▸ Problems and tasks
A. Summarize the conversation about homemade food in two sentences.
B. Write a continuation of the conversation about homemade food, picking up after Michael's remark about sticking with the definition.

(Page excerpt)

Aubrey: My housemate and I, when I was in my 20s, decided that we were going to make cheese sticks at home. And instead of using breadcrumbs, we used Flamin Hot Cheetos. [Michael laughs] That is a homemade meal I would argue. It's maybe not nutritionally our strongest effort, but also, again, not nutritionally devoid of value, right? Mozzarella cheese has a bunch of fat and protein in it that are generally pretty good for you. You know what I mean? There's a bunch of stuff. 


Michael: Well, I make, the only thing I ever bake at home. Because I'm really bad at baking. Is banana bread. Any dumbass can make banana bread. Banana bread's extremely bad for you. It's really good, but it's fucking cake.


Aubrey: It is so delicious. It is so delicious. 


Michael: At one point in the book, he actually says, “Well, if something is made with love, then it doesn't count as an ultraprocessed food.” I'm just like, “Dude, please have a fucking definition and stick with the definition, man.”

(End Page excerpt)
(Extracted information)

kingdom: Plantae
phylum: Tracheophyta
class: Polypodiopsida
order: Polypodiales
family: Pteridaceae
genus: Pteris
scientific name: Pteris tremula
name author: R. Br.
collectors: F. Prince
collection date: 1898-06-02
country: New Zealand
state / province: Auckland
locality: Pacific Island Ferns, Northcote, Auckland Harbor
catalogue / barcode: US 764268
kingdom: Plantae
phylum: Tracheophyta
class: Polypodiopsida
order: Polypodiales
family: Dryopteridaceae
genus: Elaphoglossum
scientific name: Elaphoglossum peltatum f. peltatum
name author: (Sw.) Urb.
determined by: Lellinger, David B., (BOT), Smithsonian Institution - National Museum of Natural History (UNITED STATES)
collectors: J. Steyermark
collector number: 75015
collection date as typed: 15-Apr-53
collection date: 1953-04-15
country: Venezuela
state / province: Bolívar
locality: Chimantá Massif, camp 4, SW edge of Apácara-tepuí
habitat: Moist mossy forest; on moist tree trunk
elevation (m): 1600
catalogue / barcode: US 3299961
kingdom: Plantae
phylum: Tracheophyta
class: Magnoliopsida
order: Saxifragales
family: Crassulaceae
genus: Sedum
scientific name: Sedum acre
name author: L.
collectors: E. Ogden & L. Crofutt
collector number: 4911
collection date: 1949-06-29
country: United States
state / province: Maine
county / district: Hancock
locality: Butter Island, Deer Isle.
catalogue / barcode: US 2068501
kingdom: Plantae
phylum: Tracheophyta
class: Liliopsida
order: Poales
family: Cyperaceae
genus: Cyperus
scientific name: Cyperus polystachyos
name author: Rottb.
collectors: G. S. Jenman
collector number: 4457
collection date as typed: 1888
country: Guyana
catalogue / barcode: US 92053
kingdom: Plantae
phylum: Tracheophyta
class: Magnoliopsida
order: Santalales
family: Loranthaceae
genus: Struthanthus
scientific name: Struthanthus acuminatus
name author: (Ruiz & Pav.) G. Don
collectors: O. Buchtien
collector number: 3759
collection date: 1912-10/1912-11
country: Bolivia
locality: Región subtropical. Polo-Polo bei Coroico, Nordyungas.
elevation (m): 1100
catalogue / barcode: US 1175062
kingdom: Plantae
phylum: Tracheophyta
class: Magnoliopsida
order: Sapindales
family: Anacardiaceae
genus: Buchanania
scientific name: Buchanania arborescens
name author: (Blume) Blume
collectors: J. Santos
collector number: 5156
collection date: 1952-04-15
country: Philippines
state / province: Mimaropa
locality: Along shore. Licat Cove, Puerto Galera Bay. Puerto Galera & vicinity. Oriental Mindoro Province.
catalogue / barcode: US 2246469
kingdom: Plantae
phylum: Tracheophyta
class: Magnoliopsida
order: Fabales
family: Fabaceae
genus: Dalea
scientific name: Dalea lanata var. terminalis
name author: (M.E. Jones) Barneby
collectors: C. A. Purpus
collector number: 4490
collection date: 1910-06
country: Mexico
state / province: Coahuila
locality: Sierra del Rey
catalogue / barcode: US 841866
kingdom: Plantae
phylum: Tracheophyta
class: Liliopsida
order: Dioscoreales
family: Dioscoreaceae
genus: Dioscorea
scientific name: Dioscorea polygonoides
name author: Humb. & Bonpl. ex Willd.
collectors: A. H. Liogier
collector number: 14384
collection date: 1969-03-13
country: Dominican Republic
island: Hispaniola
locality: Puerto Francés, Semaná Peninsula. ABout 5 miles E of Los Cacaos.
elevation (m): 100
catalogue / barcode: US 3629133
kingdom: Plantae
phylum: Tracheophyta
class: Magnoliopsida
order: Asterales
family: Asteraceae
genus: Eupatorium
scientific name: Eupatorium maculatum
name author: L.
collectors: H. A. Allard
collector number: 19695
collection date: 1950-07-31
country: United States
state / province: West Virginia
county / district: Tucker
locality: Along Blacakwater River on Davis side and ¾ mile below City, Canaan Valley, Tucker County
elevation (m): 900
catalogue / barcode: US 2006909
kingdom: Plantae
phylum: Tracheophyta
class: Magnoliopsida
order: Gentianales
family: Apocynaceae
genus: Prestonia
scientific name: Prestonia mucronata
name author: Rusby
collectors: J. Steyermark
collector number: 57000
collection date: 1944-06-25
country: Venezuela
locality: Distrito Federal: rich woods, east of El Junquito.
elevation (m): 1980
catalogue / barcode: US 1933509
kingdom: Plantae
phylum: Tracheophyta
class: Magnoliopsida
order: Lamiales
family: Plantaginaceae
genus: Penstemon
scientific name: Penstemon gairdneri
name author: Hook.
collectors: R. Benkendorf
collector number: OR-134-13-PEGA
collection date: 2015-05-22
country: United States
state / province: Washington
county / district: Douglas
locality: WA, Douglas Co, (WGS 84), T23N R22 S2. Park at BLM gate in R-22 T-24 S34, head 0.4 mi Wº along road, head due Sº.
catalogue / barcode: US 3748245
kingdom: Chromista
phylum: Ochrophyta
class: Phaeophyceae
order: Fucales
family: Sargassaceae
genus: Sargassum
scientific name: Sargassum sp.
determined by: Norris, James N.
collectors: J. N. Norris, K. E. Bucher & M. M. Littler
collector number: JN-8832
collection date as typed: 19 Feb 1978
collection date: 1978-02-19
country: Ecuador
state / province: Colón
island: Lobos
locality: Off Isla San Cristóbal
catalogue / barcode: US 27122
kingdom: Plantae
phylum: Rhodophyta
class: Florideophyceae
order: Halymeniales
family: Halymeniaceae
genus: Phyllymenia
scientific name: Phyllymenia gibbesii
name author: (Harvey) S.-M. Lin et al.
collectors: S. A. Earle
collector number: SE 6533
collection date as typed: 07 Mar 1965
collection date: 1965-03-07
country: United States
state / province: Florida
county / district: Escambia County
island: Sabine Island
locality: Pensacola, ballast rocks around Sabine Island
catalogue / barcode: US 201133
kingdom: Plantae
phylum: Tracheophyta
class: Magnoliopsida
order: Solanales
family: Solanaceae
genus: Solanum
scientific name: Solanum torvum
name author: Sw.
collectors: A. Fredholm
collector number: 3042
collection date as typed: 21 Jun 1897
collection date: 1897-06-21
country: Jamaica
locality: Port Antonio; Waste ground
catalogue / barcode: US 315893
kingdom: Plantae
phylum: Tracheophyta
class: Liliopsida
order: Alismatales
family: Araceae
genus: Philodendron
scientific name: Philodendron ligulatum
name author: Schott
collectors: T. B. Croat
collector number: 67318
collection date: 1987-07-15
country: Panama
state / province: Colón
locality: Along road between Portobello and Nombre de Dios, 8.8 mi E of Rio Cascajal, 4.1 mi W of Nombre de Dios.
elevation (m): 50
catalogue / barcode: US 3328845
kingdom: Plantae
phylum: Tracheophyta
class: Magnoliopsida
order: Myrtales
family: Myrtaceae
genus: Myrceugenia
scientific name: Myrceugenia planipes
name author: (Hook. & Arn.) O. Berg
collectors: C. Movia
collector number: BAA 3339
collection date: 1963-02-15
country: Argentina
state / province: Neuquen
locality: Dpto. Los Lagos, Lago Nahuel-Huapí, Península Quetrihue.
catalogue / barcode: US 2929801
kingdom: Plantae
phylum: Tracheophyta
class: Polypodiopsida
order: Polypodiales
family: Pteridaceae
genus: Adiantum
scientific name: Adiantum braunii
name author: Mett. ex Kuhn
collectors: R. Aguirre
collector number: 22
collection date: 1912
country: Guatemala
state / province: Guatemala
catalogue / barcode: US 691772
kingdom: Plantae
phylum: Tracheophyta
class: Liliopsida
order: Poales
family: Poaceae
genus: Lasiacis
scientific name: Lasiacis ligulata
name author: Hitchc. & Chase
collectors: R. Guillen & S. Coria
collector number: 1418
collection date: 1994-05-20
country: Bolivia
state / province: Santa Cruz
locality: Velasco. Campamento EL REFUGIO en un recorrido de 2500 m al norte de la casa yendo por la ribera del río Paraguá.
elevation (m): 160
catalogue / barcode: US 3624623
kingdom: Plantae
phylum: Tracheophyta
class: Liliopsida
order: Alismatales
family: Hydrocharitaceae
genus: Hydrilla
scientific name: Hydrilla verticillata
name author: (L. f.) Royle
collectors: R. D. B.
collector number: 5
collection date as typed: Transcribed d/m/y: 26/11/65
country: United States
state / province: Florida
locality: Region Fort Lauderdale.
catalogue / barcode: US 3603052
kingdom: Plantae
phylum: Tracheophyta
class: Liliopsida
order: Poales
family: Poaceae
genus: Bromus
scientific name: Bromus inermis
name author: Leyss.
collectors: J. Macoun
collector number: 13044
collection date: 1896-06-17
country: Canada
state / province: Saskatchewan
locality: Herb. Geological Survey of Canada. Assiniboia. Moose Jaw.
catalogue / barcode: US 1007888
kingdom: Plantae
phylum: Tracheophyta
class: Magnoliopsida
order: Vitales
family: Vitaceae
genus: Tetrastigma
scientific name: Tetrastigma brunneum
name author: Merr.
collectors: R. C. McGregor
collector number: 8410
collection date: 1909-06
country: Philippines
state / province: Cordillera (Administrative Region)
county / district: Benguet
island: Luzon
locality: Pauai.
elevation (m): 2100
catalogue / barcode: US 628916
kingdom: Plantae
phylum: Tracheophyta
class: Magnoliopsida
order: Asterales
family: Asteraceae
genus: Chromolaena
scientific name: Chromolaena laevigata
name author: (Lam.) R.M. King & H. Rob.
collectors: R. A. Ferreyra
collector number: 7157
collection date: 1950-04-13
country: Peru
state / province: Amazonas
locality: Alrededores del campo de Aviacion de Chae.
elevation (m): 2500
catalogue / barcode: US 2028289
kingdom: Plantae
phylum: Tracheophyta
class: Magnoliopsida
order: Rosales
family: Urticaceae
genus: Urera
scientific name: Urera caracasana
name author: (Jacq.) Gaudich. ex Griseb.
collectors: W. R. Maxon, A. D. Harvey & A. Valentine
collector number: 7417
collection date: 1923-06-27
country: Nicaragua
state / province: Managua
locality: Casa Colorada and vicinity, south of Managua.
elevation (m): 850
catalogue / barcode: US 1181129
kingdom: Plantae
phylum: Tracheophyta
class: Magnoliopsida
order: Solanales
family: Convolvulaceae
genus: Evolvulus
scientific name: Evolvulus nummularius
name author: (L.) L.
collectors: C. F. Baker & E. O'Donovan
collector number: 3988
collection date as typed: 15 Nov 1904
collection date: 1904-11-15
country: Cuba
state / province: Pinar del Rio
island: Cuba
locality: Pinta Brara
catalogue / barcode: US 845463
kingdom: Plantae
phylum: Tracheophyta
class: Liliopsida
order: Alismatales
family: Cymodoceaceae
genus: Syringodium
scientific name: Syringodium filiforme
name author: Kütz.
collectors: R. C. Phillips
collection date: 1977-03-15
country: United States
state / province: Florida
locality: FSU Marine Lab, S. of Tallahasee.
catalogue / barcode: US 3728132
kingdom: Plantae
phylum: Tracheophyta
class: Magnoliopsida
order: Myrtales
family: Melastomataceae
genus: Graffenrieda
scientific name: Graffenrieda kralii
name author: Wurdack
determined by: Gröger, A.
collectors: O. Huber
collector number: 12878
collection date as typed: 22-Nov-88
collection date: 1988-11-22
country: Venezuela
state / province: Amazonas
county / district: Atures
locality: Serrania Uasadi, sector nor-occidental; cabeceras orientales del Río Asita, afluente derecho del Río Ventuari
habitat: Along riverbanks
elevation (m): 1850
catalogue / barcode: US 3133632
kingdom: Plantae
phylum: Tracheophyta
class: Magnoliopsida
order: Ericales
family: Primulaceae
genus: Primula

(End Extracted information)

▸ Exercise answers
A. Aubrey describes once making cheese sticks at home with Flamin Hot Cheetos in place of breadcrumbs and argues that this counts as a homemade meal with some nutritional value from the mozzarella's fat and protein. Michael, whose only home baking is banana bread, calls it very good but essentially cake and bad for you, then objects to a book's claim that food made with love does not count as ultraprocessed, wanting a definition that is kept to.

B.
Aubrey: Yeah, I think increasingly, as we talk about this, the more I'm sort of in your camp of like, “Oh, well, then just say junk food.” Because that is honest. 


Michael: Just say fucking junk food, yes. 


Aubrey: It's not my favorite term, but it is more honest than being actually, there are these extremely concrete health effects that are widespread for every preservative that is ever used in foods or every ingredient that you can't pronounce what a deeply weird bar.


Michael: Yeah. I can't pronounce shit. People know. It's like all of our inbox is me not being able to pronounce stuff.


Aubrey: Let's hope there's not a denouement in your food. 


Michael: [unintelligible 01:08:32] is technically ultraprocessed food at this point. [Aubrey laughs] I now have no conclusion, Aubrey, because all I had was the junk food thing. We already talked about the junk food thing. 


Aubrey: Oh, sorry, sorry, sorry. 


Michael: So, now I have no closing thoughts. 


Aubrey: Wait, can I tell you a conclusion? 


Michael: Oh, yeah. What is yours? 


Aubrey: You were talking about Pringles earlier, and I remembered that there was a specific name for the shape of Pringles. 


Michael: Saddlebags.?


Aubrey:  No, Michael.


Michael: It's the universe. 


Aubrey: It's called a hyperbolic paraboloid. 


Michael: Wait, what? 


Aubrey: It's mathematically known as a hyperbolic paraboloid. 


Michael: Put that on the fucking labels and nobody will ever buy them again. 


Aubrey: Like, I will give you a food that is that uniform in color, flavor, texture, and shape. I'm like, “I won't fight you on that being ultraprocessed.”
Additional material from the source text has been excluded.